Preheat the oven to 375°. Brush loaves with egg wash and bake for 30 minutes, or until bread is golden and sounds hollow when the bottom is tapped. (= Delicious).

Notes & Tips: 
  • I personally could have stood to cut the amount of caraway seeds in half or more. Some people love them, I'm not really one of those people so much.
  • I omitted the poppy seeds. Simply because I was too lazy to buy poppy seeds.
  • I cut most rising times in half by boiling a small saucepan of water, setting pan in oven, covering dough with dishtowel, and placing dough into oven above saucepan.
  • What do you do with the rest of the starter? How do you feed a "mother"? Please enlighten me bakers.

 I will get right on that Reuben sandwich photo thing. Let me just corn some more beef first...

Tuesday, March 15, 2011

CharcutePalooza: The Brining

Corned Beef
Corned Beef

   Brining. Such a simple concept that produces such wonderfully tasty results, yet so few of us utilize it. The CharcutePalooza challenge for the month of March was based on brining. The Apprentice Challenge being brined pork chops or a whole chicken, and the Charcuterie Challenge being corned beef. I skipped the Apprentice Challenge this month, as I brine every piece of pork and poultry that I cook. If you have not tried this technique before, please do so at once. You will be amazed at the difference in juiciness and flavor. This is my very basic brine recipe that I use for just about everything.


Brine for Chicken, Turkey, Seafood, and Pork


2 quarts water, divided (can substitute half with sweet tea)
1/4 c salt
1/4 c sugar
any seasonings you like

Place 1 quart water in freezer.
Meanwhile, heat 1 quart water in small saucepan with remaining ingredients until dissolved, let cool.
Combine liquids in a nonreactive container.
Add meat and place in refrigerator, let chill for 30 minutes for pieces, up to 2 hours for a whole chicken.
Remove meat and pat dry. Discard liquid.
Cook any way you like.

   Brining really couldn't be simpler. Thanks to that fun process called osmosis, salt, flavoring, and moisture penetrate to the core of the meat, something a simple surface seasoning can't do. So I'm not sure why it came as such a surprise that corned beef could be so easy or tasty. It was nothing more than the same basic brining idea and a cheap cut of beef brisket with a little pink salt and pickling spice thrown in, and then a rest in the refrigerator for 5 days.
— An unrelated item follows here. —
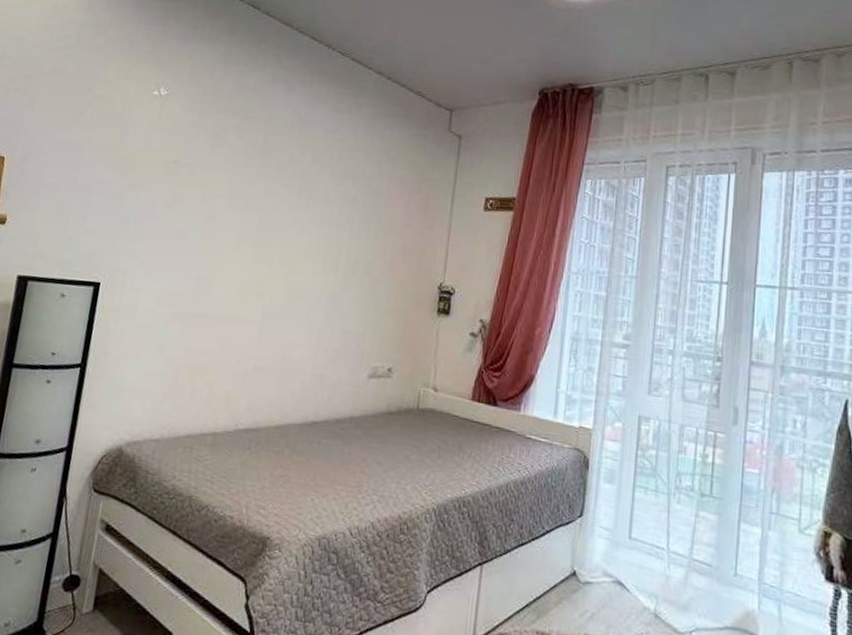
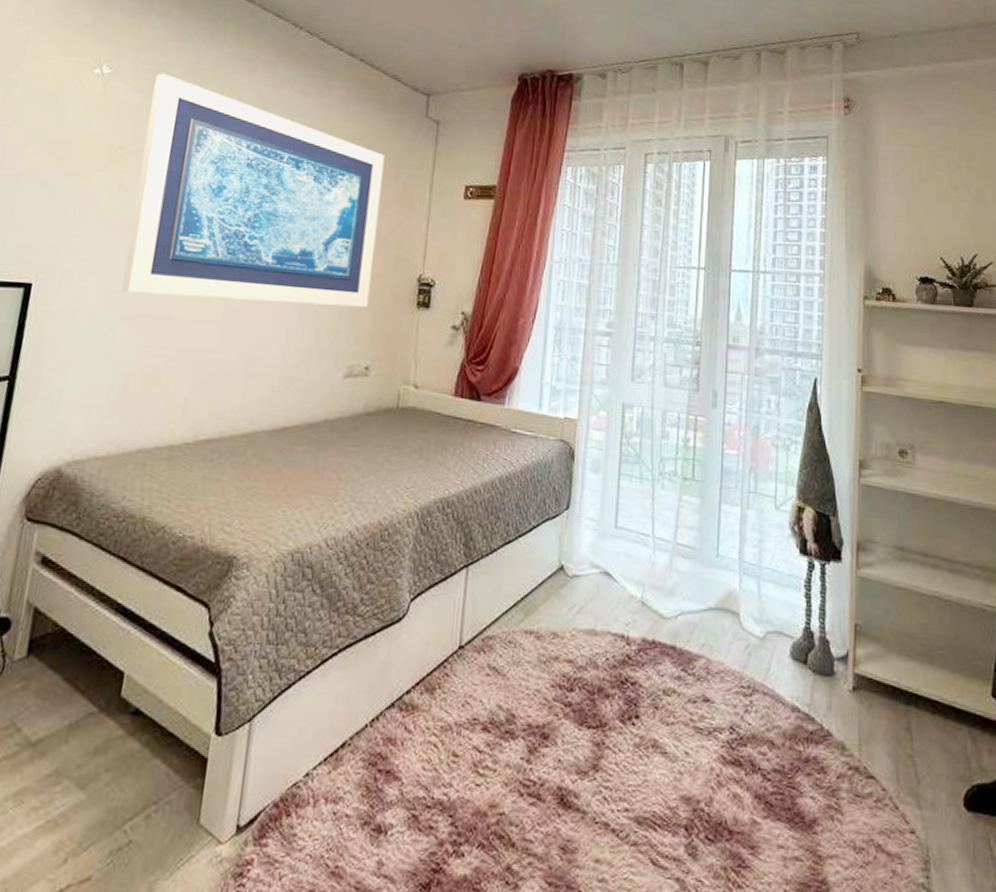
wall art: none [174,93,410,312] -> present [122,73,385,308]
After which it is simmered for several hours. All I can say is I have never had corned beef like it before. It was so incredibly tender, subtly spiced, and deliciously fatty.
   So, obviously Reuben sandwiches had to be made. They just had to. So going along in the challenge of the month, I also tried my hand at sauerkraut. Oh yes, did I mention veggies can be brined too? Even easier. Water, salt, and cabbage, left to mingle with one another in a coat closet for 2 weeks. Produces magical results. I am truly convinced that all of the most wonderful food things in life are all fermented.



17 cups water
3/4 cup + 2 T kosher salt
1 green cabbage, shredded
1/2 tsp caraway seeds (optional)

Combine salt and water in a medium saucepan and heat until dissolved, chill.
Combine cabbage, caraway, and brine in a nonreactive container.
Fill a large plastic resealable bag with water and place over cabbage to keep completely submerged.
Keep in a cool dark place for at least 2 weeks, longer for a stronger flavor (mine was a little mild, I would try 3 weeks).
Strain the brining liquid into a pot and boil. Let cool and combine with cabbage.
Store in the refrigerator for up to 3 weeks.

Brined & Fermented Cabbage a.k.a. Sauerkraut

   Here is where I was supposed to show you a picture of those stunning Reubens, the beautiful lovechild of brined things and home baked bread (another post). But alas, they were all consumed too fast for the camera to capture. I guess I will just have to brine more meat.